▸ **Try it**
Your output should be the records below, word for word and picture-free.

+ + + +

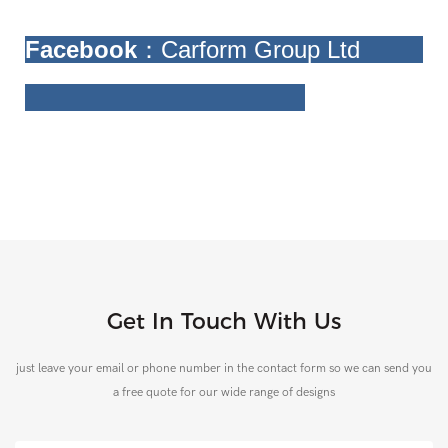
Facebook
：Carform Group Ltd
Get In Touch With Us
just leave your email or phone number in the contact form so we can send you
a free quote for our wide range of designs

+ + + +

▸ **Solved exercise**
Facebook
：Carform Group Ltd
Get In Touch With Us
just leave your email or phone number in the contact form so we can send you
a free quote for our wide range of designs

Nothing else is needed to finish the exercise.